(Instructions for the task) An exact reprint of all the records is the expected answer.

(Task inputs)
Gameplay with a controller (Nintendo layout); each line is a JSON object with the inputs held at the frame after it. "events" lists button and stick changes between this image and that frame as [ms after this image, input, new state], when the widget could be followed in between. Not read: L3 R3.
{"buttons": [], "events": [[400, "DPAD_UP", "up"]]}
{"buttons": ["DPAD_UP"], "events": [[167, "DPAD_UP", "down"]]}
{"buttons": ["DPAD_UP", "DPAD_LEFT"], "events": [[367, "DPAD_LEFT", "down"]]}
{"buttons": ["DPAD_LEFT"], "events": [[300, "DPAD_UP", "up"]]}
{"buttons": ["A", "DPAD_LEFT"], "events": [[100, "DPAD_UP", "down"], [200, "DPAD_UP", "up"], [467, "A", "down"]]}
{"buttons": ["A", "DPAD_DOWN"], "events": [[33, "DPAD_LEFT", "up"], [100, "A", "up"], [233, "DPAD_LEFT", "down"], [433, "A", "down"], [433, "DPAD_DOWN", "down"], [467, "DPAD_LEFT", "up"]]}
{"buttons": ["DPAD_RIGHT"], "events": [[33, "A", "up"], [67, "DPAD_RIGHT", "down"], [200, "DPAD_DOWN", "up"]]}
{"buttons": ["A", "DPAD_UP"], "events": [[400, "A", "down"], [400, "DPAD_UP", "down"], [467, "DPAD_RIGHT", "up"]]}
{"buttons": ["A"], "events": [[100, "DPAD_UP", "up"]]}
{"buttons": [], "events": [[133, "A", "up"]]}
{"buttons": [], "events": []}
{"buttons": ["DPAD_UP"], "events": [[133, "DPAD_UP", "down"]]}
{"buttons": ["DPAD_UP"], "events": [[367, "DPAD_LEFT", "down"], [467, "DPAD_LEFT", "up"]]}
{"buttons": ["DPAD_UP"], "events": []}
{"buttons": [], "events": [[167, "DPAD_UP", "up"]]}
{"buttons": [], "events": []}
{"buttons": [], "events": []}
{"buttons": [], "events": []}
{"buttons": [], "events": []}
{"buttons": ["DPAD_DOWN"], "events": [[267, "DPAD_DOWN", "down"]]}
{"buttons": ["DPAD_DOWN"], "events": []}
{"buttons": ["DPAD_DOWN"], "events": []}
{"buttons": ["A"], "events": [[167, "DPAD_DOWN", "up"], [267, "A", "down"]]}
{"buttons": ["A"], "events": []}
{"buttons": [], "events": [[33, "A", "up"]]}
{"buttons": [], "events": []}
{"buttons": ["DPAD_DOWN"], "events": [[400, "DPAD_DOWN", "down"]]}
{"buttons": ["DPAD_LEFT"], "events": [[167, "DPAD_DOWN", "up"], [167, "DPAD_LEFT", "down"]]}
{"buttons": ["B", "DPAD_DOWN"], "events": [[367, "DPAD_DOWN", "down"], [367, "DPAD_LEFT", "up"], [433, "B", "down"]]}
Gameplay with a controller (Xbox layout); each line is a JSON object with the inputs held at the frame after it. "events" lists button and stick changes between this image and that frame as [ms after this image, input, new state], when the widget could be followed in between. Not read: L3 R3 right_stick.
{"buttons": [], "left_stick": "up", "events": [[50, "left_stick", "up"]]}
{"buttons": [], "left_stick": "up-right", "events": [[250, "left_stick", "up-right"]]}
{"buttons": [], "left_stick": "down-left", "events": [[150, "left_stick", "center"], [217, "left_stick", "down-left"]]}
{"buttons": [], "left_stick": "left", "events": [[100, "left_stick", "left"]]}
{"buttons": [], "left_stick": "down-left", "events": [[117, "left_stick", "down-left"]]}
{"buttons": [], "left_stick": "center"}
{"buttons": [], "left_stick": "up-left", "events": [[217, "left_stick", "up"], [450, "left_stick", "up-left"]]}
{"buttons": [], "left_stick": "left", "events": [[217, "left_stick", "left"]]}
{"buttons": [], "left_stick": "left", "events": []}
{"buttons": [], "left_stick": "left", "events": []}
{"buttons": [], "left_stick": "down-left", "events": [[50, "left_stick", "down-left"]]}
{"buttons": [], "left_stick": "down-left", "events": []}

(Answer)
Gameplay with a controller (Nintendo layout); each line is a JSON object with the inputs held at the frame after it. "events" lists button and stick changes between this image and that frame as [ms after this image, input, new state], when the widget could be followed in between. Not read: L3 R3.
{"buttons": [], "events": [[400, "DPAD_UP", "up"]]}
{"buttons": ["DPAD_UP"], "events": [[167, "DPAD_UP", "down"]]}
{"buttons": ["DPAD_UP", "DPAD_LEFT"], "events": [[367, "DPAD_LEFT", "down"]]}
{"buttons": ["DPAD_LEFT"], "events": [[300, "DPAD_UP", "up"]]}
{"buttons": ["A", "DPAD_LEFT"], "events": [[100, "DPAD_UP", "down"], [200, "DPAD_UP", "up"], [467, "A", "down"]]}
{"buttons": ["A", "DPAD_DOWN"], "events": [[33, "DPAD_LEFT", "up"], [100, "A", "up"], [233, "DPAD_LEFT", "down"], [433, "A", "down"], [433, "DPAD_DOWN", "down"], [467, "DPAD_LEFT", "up"]]}
{"buttons": ["DPAD_RIGHT"], "events": [[33, "A", "up"], [67, "DPAD_RIGHT", "down"], [200, "DPAD_DOWN", "up"]]}
{"buttons": ["A", "DPAD_UP"], "events": [[400, "A", "down"], [400, "DPAD_UP", "down"], [467, "DPAD_RIGHT", "up"]]}
{"buttons": ["A"], "events": [[100, "DPAD_UP", "up"]]}
{"buttons": [], "events": [[133, "A", "up"]]}
{"buttons": [], "events": []}
{"buttons": ["DPAD_UP"], "events": [[133, "DPAD_UP", "down"]]}
{"buttons": ["DPAD_UP"], "events": [[367, "DPAD_LEFT", "down"], [467, "DPAD_LEFT", "up"]]}
{"buttons": ["DPAD_UP"], "events": []}
{"buttons": [], "events": [[167, "DPAD_UP", "up"]]}
{"buttons": [], "events": []}
{"buttons": [], "events": []}
{"buttons": [], "events": []}
{"buttons": [], "events": []}
{"buttons": ["DPAD_DOWN"], "events": [[267, "DPAD_DOWN", "down"]]}
{"buttons": ["DPAD_DOWN"], "events": []}
{"buttons": ["DPAD_DOWN"], "events": []}
{"buttons": ["A"], "events": [[167, "DPAD_DOWN", "up"], [267, "A", "down"]]}
{"buttons": ["A"], "events": []}
{"buttons": [], "events": [[33, "A", "up"]]}
{"buttons": [], "events": []}
{"buttons": ["DPAD_DOWN"], "events": [[400, "DPAD_DOWN", "down"]]}
{"buttons": ["DPAD_LEFT"], "events": [[167, "DPAD_DOWN", "up"], [167, "DPAD_LEFT", "down"]]}
{"buttons": ["B", "DPAD_DOWN"], "events": [[367, "DPAD_DOWN", "down"], [367, "DPAD_LEFT", "up"], [433, "B", "down"]]}
Gameplay with a controller (Xbox layout); each line is a JSON object with the inputs held at the frame after it. "events" lists button and stick changes between this image and that frame as [ms after this image, input, new state], when the widget could be followed in between. Not read: L3 R3 right_stick.
{"buttons": [], "left_stick": "up", "events": [[50, "left_stick", "up"]]}
{"buttons": [], "left_stick": "up-right", "events": [[250, "left_stick", "up-right"]]}
{"buttons": [], "left_stick": "down-left", "events": [[150, "left_stick", "center"], [217, "left_stick", "down-left"]]}
{"buttons": [], "left_stick": "left", "events": [[100, "left_stick", "left"]]}
{"buttons": [], "left_stick": "down-left", "events": [[117, "left_stick", "down-left"]]}
{"buttons": [], "left_stick": "center"}
{"buttons": [], "left_stick": "up-left", "events": [[217, "left_stick", "up"], [450, "left_stick", "up-left"]]}
{"buttons": [], "left_stick": "left", "events": [[217, "left_stick", "left"]]}
{"buttons": [], "left_stick": "left", "events": []}
{"buttons": [], "left_stick": "left", "events": []}
{"buttons": [], "left_stick": "down-left", "events": [[50, "left_stick", "down-left"]]}
{"buttons": [], "left_stick": "down-left", "events": []}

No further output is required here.